I have two voices in my head. One is saying – actually screaming really loudly 

I dont want to get up at 530am in the morning I dont want to do hard core exercise with a bunch of 18 year olds it will will hurt don't let me I DON'T WANNA!!!!! 

The other is more like a kindly sergeant major. It says – you came here to improve your discipline – you need to do that to self motivate if you want to work for yourself. You could do tai chi and have a nice relaxing time – but that's not why you are here!!! you are here to challenge yourself, push yourself and do things you didn't think you were capable of. YOU came here to honour your values -discipline and vitality – AND make a commitment to your long term health and vitality by getting in shape. 

So Shaolin kung fu it is – with half my mind and body still screaming NO – and the other kindly sergeant major saying very gently but firmly – yes – and you are NOT going to give up.

Argentinian Tango and Smug Classmates - B.A,

It is the week of my homestay and Spanish and Tango lessons. I am studying at Coined language school in the Monserrat barrio near Centro and staying with a lovely Argentinian women called Viviana. I wake up at 6.45am to Viviana gently knocking on my door - and assess the puffiness of my eyes. Conclusion: Very fucking puffy. 

I leave with the moon still high in the sky and get the Subte (subway) along with the rest of the commuters and arrive at the school for my Spanish level test at 8am. I feel like telling them that I already know how much Spanish i'll be able to speak at that time in the morning – even less than I do the rest of the day! True to form - I know nada, its the first ever test I take where I actually leave most of it blank. 

There are two young pretty Brazilian girls in the class - Anna Carolina and Natalia and a tanned, gently balding South African man in his forties called Andre. He has watched me stare mutely at the test paper for half an hour... 
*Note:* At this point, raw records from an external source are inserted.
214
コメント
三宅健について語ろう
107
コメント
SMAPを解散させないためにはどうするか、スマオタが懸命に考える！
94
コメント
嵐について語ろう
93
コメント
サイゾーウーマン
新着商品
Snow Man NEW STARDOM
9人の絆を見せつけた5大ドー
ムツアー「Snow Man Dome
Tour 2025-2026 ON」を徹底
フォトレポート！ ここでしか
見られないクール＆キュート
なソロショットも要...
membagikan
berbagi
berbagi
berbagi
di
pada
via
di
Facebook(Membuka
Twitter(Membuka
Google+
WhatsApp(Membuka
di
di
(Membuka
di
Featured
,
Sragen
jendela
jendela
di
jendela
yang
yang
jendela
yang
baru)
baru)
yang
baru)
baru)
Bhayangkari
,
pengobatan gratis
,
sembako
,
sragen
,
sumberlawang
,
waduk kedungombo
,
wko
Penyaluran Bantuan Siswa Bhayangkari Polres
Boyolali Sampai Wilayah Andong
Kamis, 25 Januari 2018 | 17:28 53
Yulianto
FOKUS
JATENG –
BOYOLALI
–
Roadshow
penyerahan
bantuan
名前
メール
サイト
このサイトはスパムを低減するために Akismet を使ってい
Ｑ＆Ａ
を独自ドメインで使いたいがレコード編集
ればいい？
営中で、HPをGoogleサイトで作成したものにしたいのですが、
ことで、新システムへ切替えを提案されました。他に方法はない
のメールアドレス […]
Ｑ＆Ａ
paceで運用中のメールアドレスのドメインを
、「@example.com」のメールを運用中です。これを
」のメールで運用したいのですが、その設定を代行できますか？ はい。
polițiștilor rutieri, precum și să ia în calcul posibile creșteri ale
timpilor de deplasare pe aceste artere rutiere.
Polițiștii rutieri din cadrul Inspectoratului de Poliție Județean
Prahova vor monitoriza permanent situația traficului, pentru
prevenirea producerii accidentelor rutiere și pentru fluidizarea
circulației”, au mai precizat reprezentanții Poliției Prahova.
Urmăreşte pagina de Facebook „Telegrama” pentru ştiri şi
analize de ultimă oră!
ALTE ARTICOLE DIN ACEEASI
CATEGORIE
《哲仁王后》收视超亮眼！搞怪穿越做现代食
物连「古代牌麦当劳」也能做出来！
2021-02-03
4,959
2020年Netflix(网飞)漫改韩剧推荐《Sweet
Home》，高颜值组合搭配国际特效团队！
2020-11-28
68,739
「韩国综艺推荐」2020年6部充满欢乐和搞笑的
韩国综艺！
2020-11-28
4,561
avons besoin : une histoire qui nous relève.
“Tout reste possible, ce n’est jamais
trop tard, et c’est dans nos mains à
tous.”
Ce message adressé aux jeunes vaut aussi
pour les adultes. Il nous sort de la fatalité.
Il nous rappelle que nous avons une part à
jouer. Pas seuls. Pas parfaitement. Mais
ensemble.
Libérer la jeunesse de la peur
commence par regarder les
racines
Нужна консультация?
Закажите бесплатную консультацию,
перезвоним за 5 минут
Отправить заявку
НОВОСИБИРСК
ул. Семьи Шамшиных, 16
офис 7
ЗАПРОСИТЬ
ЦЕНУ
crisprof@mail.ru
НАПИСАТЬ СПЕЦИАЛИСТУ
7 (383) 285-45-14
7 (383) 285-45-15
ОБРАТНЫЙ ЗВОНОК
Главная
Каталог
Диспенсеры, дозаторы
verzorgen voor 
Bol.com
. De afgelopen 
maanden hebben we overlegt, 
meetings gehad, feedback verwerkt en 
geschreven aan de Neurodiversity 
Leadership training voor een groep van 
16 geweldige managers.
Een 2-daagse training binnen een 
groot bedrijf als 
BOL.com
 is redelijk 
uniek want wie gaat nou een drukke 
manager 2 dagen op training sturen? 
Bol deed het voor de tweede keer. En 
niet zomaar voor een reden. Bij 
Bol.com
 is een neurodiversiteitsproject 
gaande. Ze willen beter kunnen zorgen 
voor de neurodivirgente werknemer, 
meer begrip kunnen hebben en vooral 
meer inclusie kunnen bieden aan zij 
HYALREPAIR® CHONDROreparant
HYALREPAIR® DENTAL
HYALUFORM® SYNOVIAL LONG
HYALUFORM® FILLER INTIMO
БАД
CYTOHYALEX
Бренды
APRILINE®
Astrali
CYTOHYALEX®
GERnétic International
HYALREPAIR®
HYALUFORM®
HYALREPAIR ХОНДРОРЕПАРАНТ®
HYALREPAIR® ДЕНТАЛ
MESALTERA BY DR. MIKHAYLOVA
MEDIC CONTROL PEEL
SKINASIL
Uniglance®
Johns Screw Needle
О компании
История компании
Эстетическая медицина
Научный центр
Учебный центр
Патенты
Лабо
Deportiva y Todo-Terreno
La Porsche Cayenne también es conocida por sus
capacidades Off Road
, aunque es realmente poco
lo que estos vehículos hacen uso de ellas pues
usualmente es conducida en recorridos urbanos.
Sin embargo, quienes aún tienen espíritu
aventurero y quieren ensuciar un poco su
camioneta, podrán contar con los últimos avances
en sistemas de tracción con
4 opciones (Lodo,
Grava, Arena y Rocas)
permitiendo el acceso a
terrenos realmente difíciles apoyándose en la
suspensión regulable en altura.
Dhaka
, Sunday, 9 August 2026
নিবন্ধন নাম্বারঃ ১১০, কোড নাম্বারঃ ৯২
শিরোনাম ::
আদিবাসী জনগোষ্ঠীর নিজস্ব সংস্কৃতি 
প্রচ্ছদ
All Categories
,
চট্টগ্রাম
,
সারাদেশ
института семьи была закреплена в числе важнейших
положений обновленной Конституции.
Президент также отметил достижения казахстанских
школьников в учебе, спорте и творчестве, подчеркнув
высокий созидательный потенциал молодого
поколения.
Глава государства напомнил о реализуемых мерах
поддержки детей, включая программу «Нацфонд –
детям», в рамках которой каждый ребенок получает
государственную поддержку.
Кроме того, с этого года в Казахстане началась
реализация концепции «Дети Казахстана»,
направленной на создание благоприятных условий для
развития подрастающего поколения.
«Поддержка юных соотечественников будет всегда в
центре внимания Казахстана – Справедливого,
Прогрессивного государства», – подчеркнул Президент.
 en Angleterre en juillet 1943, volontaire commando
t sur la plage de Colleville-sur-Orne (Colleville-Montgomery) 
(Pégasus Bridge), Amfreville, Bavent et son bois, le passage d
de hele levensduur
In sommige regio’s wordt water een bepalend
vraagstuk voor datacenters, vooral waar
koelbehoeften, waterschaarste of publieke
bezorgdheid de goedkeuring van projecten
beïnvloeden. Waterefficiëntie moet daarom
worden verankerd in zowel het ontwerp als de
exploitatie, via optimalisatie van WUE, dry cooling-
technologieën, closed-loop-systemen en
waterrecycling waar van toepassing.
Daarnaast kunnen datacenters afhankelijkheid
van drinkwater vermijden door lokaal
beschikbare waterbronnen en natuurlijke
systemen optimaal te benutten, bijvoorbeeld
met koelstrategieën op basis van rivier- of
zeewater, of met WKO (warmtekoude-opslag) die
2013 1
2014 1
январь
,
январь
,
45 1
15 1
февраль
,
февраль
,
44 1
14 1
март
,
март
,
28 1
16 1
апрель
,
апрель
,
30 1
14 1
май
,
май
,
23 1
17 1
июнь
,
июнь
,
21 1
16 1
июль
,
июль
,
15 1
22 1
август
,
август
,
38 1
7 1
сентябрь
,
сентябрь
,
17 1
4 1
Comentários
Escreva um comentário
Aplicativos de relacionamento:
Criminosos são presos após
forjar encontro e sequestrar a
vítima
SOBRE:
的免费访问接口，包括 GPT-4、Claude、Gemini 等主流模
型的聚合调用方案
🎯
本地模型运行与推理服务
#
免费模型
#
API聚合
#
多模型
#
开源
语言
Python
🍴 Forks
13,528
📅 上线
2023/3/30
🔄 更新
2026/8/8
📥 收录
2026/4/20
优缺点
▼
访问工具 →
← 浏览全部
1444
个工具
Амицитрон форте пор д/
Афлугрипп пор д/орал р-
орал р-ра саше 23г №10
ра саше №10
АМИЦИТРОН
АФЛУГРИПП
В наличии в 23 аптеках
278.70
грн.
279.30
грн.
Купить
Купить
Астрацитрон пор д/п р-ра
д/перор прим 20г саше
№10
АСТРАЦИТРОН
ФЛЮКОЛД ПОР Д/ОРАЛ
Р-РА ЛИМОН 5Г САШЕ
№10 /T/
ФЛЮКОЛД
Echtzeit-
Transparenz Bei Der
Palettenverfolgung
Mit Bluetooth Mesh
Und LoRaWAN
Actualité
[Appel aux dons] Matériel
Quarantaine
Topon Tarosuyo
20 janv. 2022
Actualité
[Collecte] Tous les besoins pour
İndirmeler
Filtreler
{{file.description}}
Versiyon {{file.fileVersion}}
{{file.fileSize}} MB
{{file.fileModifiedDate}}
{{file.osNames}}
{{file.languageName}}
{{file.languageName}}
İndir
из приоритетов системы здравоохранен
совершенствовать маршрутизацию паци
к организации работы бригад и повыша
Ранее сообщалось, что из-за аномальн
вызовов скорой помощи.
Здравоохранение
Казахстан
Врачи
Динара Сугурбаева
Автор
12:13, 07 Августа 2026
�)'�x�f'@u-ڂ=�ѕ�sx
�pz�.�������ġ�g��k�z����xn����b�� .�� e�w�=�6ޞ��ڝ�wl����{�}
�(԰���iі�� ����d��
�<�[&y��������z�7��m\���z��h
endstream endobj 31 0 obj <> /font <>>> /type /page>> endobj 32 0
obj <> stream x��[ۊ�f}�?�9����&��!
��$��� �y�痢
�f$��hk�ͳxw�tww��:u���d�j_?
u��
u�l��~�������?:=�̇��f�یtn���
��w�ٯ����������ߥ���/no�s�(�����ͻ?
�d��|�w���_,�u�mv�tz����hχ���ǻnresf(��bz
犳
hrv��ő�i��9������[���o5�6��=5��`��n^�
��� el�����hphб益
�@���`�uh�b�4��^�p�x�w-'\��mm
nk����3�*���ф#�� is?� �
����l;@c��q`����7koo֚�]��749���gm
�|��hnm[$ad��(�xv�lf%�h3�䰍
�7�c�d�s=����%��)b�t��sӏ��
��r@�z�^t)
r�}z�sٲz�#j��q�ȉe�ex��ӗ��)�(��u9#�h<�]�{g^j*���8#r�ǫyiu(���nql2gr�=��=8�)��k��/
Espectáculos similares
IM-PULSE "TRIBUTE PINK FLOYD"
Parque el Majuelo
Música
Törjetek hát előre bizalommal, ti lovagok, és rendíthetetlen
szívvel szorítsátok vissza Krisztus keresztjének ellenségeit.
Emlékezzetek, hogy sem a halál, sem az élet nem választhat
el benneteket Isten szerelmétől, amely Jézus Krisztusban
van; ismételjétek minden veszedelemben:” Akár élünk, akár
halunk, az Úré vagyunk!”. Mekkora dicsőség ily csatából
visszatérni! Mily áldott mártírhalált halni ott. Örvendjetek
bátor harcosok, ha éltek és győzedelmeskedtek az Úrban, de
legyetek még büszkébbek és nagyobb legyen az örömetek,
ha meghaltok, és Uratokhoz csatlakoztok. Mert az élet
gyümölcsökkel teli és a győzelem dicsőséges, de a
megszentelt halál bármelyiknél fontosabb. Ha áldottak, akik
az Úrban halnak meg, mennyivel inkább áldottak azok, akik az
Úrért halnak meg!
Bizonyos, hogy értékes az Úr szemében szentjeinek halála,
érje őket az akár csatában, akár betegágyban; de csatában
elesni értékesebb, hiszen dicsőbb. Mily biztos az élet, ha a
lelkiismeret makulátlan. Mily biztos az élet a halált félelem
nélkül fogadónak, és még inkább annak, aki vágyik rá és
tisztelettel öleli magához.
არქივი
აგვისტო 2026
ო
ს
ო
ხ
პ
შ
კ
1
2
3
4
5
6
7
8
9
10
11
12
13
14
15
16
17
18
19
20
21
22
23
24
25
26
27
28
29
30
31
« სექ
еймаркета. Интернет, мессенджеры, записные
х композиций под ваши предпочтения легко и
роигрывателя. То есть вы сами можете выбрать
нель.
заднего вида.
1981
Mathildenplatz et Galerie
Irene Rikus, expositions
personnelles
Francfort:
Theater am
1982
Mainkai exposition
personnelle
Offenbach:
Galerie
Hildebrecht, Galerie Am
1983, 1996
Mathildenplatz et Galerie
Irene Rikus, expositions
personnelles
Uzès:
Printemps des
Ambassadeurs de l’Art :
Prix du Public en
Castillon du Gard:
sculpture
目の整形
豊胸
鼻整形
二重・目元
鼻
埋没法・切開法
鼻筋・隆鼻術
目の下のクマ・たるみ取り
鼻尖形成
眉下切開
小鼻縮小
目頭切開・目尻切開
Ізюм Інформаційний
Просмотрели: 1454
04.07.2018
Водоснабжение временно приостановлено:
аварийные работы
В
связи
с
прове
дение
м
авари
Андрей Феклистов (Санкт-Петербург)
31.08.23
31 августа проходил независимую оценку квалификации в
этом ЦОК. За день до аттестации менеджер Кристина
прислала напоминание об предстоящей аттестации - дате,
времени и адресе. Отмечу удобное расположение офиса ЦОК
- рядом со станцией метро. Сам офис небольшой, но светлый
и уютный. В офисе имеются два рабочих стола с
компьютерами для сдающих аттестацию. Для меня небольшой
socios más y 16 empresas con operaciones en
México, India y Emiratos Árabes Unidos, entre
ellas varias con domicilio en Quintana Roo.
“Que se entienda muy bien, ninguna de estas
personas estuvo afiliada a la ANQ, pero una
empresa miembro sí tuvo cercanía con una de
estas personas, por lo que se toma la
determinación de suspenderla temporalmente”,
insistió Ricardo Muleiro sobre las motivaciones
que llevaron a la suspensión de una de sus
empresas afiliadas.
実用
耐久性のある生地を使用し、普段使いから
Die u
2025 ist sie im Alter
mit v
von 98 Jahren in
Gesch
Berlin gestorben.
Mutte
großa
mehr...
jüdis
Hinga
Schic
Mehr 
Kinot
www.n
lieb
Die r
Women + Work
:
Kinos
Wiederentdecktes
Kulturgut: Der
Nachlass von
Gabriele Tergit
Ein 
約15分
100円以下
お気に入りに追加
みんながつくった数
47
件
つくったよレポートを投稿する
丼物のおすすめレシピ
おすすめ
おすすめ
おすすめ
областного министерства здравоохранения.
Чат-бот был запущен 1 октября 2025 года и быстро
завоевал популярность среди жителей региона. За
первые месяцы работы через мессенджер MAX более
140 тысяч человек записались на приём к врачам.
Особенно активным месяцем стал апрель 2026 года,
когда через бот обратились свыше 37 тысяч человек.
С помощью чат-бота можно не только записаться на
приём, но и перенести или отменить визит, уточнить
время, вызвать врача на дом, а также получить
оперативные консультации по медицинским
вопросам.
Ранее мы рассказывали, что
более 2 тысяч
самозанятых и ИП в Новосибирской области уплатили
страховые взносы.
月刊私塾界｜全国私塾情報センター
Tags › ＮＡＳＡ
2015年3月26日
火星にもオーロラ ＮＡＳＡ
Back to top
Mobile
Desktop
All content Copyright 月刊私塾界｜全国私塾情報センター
“ Oh Dominique!” exlaims Andre...who has smugly already informed us that he has studied Spansh for years...” you are not going to say anything the whole lesson! You better get everything out of your system now cos the teacher will probably say the whole thing in Spanish!”

Ticiana our teacher comes in, she has mousy curls, rosy cheeks and a toothy grin. Sadly what Andre hasn't realised is that Argentinian Spanish is different to the Spanish spoken in the rest of South, Central America and indeed Spain. Some verb conjugations are different eg. In stead of Tu Es (You are singlular) its Vos Sos. Some of the pronunciation is different - “Y” and “ll” in Spanish are pronounced as a “Y” and in Argentina as a soft “J” and some verbs are the same but have entrely different meanings. For example “Cocer” means “to take” in Spanish and “to Fuck” in Argentina – radially changing the meaning of “can you take my mother in your car....” depending on where you are. 

This seems to throw Andre, but as I am a complete beginner but do have pretty good French (another romantic language which shares many of the same grammatical rules as Spanish) I get by just fine. 

We learn the words for old and young and Andre decides to argue that at 38 (a year older than myself) Charlize Theron is old. When I reveal that I used to work for Arsenal Football club he turns to me and exlaims: 

"DOMINIQUE!!! you must have been so much OLDER than all the players there!!!!” 

Well - yes - as the average age of an Arsenal player is about 19 - I was - but still - no need to point it out! 

I imagine Andre and I are going to have words at some point. 

After school i try and get onto the internet but all the computers i try keep shutting down as its playing up. 


shouts Andre gleefully. 

Its going to be a long week.... 

After school I walk down to Puerta Madero – the expensive new port by the water. I sit and blow two days budget on my first glass of white wine in the city and some calamari. Its worth it. I walk back via cafes and (because i'm drunk) imagine being a little old woman looking at the young chicas and waving my cane as the radio is playing old spanish tunes. I'm not quite sure how I will metamorphosise into an old Spanish crone...but I go with it. I won't care about being old and haggard as long as i've made the most of every age I am now until I get there.